Check every line below for the string "LIST". Copy the ones that have it.

- **DATA RECORDS**

::::::::

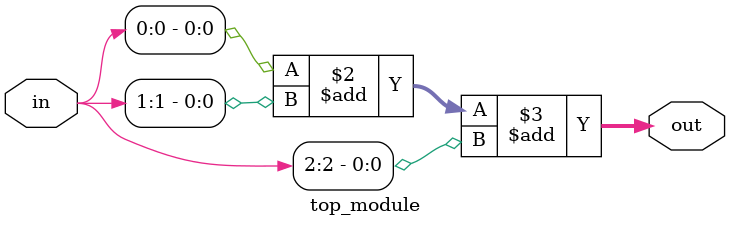
<source format=sv>
module top_module (
	input [2:0] in,
	output [1:0] out
);

    always @(*) begin
        out = in[0] + in[1] + in[2];
    end

endmodule

</source>
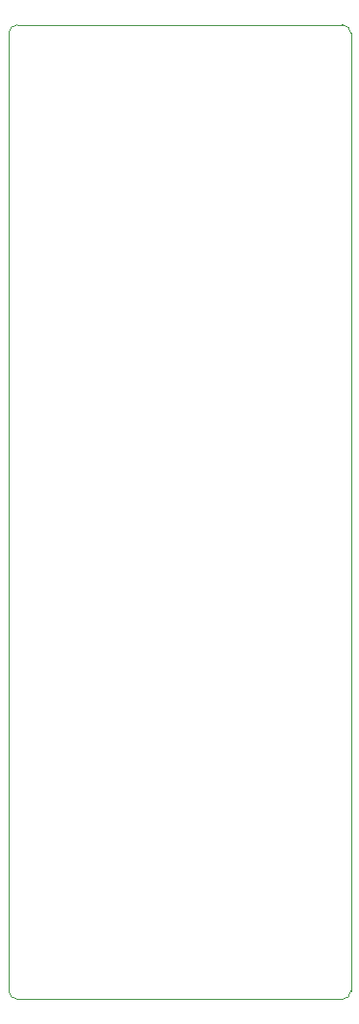
<source format=gbr>
%TF.GenerationSoftware,KiCad,Pcbnew,8.0.6*%
%TF.CreationDate,2024-12-19T09:16:50+01:00*%
%TF.ProjectId,Clicker_PCB,436c6963-6b65-4725-9f50-43422e6b6963,rev?*%
%TF.SameCoordinates,Original*%
%TF.FileFunction,Profile,NP*%
%FSLAX46Y46*%
G04 Gerber Fmt 4.6, Leading zero omitted, Abs format (unit mm)*
G04 Created by KiCad (PCBNEW 8.0.6) date 2024-12-19 09:16:50*
%MOMM*%
%LPD*%
G01*
G04 APERTURE LIST*
%TA.AperFunction,Profile*%
%ADD10C,0.050000*%
%TD*%
G04 APERTURE END LIST*
D10*
X105300000Y-93025000D02*
X105300000Y-177025000D01*
X106050000Y-177775000D02*
X134550000Y-177775000D01*
X135300000Y-177025000D02*
G75*
G02*
X134550000Y-177775000I-750000J0D01*
G01*
X134550000Y-92275000D02*
X106050000Y-92275000D01*
X106050000Y-177775104D02*
G75*
G02*
X105299896Y-177025000I0J750104D01*
G01*
X105299896Y-93025000D02*
G75*
G02*
X106050000Y-92274896I750104J0D01*
G01*
X135300000Y-177025000D02*
X135300000Y-93025000D01*
X134550000Y-92275000D02*
G75*
G02*
X135300000Y-93025000I0J-750000D01*
G01*
M02*

</source>
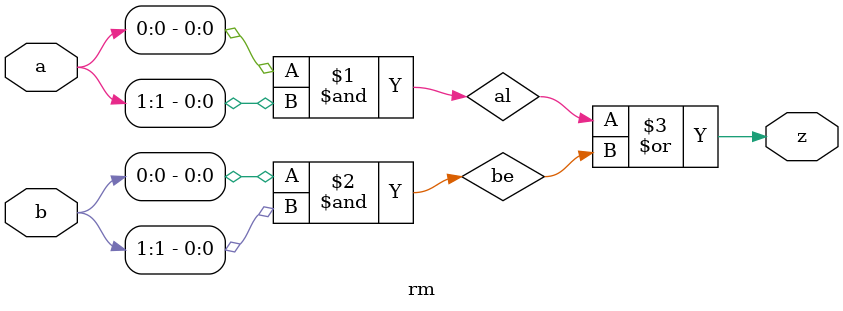
<source format=v>
module rm(z, a, b);
output z;
input[1:0] a,b;

and (al, a[0], a[1]);
and (be, b[0], b[1]);
or (z, al, be);

endmodule


</source>
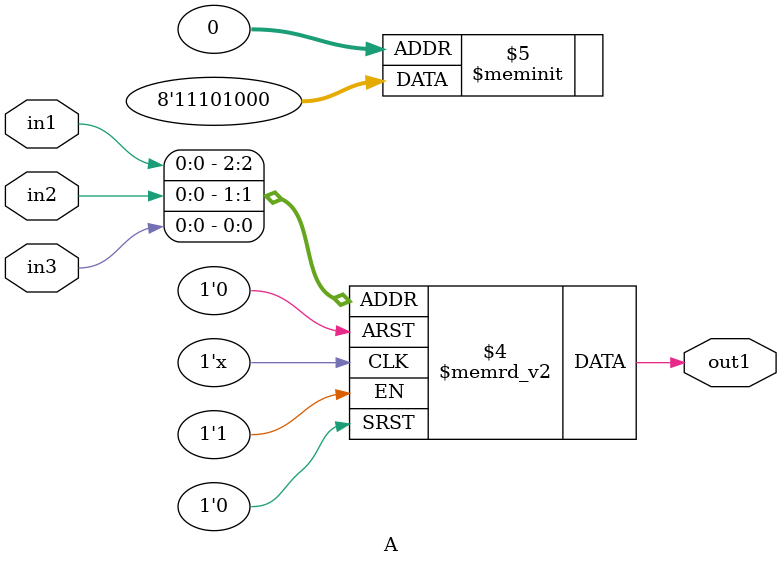
<source format=v>
module A(output out1,  input in1, in2, in3);
  reg r_out;
  assign out = r_out;
  always@(in1,in2,in3)
    begin
      case({in1,in2,in3})
        3'b000: {out1} = 1'b0;
        3'b001: {out1} = 1'b0;
        3'b010: {out1} = 1'b0;
        3'b011: {out1} = 1'b1;
        3'b100: {out1} = 1'b0;
        3'b101: {out1} = 1'b1;
        3'b110: {out1} = 1'b1;
        3'b111: {out1} = 1'b1;
      endcase
    end
endmodule

</source>
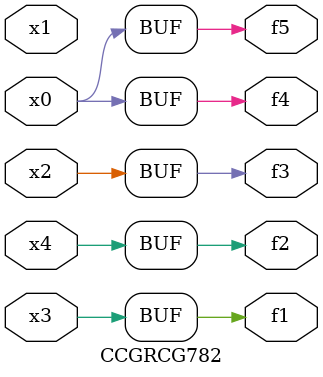
<source format=v>
module CCGRCG782(
	input x0, x1, x2, x3, x4,
	output f1, f2, f3, f4, f5
);
	assign f1 = x3;
	assign f2 = x4;
	assign f3 = x2;
	assign f4 = x0;
	assign f5 = x0;
endmodule

</source>
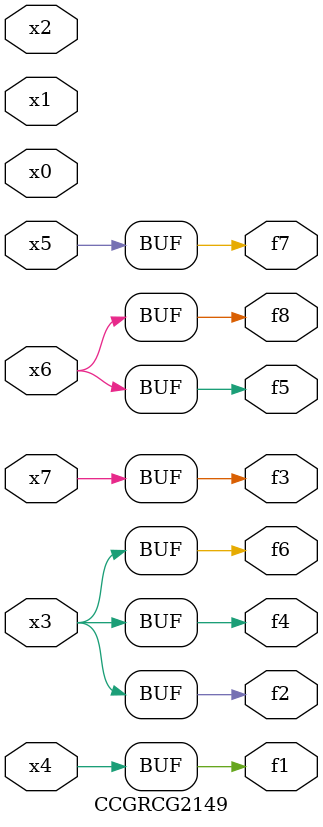
<source format=v>
module CCGRCG2149(
	input x0, x1, x2, x3, x4, x5, x6, x7,
	output f1, f2, f3, f4, f5, f6, f7, f8
);
	assign f1 = x4;
	assign f2 = x3;
	assign f3 = x7;
	assign f4 = x3;
	assign f5 = x6;
	assign f6 = x3;
	assign f7 = x5;
	assign f8 = x6;
endmodule

</source>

::::::::

- **ANSWER TO THE EXERCISE**
G04 APERTURE LIST*
G04 APERTURE END LIST*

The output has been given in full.